## [Work request]
Report every line of the records that contains the string "Security", copying each such line in full.

## [Records supplied]

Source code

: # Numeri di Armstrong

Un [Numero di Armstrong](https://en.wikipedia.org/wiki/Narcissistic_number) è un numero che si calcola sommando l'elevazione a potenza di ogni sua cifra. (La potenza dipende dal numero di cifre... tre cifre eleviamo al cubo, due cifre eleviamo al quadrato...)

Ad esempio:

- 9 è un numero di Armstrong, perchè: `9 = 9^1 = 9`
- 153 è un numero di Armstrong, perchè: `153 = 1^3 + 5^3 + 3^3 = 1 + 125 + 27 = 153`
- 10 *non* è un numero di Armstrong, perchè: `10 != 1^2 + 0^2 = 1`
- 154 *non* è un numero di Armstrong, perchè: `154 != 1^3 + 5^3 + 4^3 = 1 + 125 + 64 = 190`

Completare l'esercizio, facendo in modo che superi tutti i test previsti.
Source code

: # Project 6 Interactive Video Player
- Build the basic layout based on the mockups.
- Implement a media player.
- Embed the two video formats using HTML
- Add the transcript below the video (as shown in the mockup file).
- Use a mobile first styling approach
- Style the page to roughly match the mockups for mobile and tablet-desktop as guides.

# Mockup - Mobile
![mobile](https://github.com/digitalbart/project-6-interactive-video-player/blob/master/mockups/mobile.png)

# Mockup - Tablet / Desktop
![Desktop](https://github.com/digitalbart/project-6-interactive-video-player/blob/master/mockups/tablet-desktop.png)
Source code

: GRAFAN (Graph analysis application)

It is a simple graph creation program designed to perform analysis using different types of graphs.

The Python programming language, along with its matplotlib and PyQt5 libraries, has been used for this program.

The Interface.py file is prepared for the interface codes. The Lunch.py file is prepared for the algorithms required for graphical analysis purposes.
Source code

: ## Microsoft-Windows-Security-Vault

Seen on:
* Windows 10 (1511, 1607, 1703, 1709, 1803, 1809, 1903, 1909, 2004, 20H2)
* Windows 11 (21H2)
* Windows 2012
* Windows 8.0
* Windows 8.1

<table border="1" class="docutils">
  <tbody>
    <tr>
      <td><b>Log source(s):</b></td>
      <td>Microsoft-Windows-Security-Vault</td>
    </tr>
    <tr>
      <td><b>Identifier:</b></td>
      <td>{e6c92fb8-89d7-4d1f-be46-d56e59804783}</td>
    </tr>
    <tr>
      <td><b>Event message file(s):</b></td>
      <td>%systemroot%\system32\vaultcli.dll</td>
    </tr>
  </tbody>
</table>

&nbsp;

## [Answer to this exercise]
: ## Microsoft-Windows-Security-Vault
      <td>Microsoft-Windows-Security-Vault</td>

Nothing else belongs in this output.